>> begin

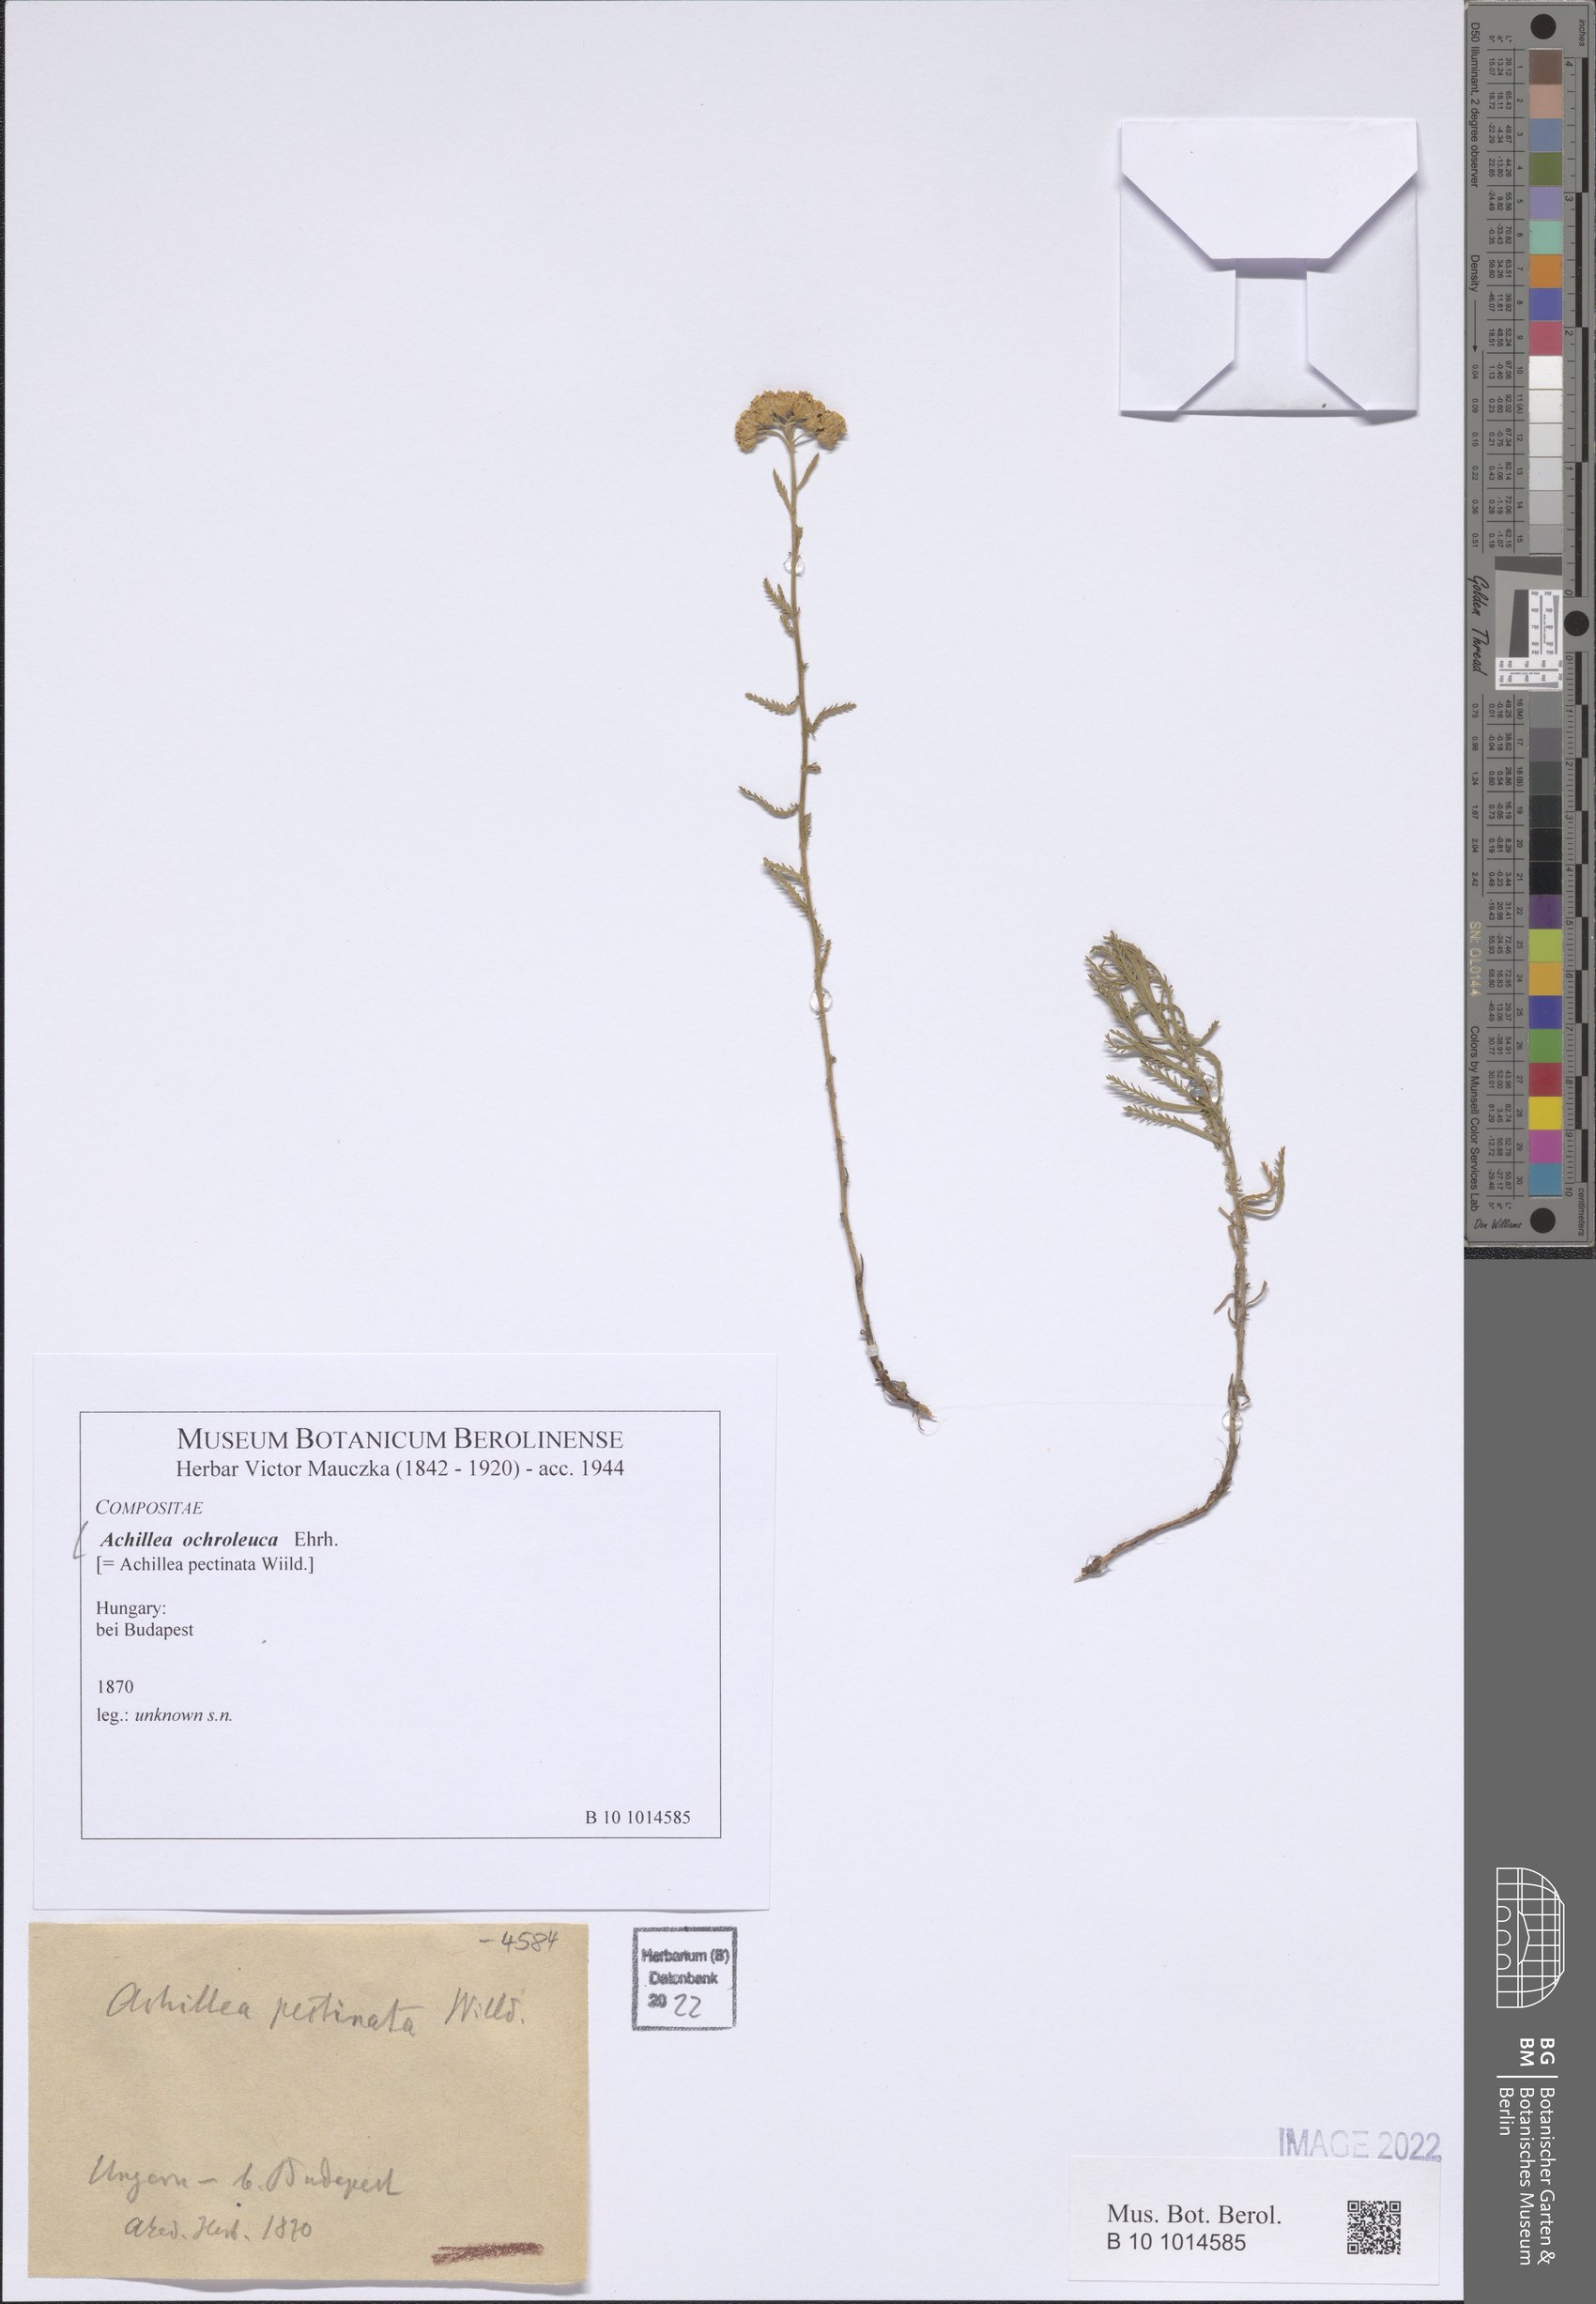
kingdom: Plantae
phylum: Tracheophyta
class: Magnoliopsida
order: Asterales
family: Asteraceae
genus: Achillea
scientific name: Achillea ochroleuca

>> end

→ **What you will do**:
Copy the part of the rows that opens with the line containing "phylum: Tracheophyta" and closes with the last row, swapping "scientific name" for "species name" and keeping all else as it is.

→ **The response**:
phylum: Tracheophyta
class: Magnoliopsida
order: Asterales
family: Asteraceae
genus: Achillea
species name: Achillea ochroleuca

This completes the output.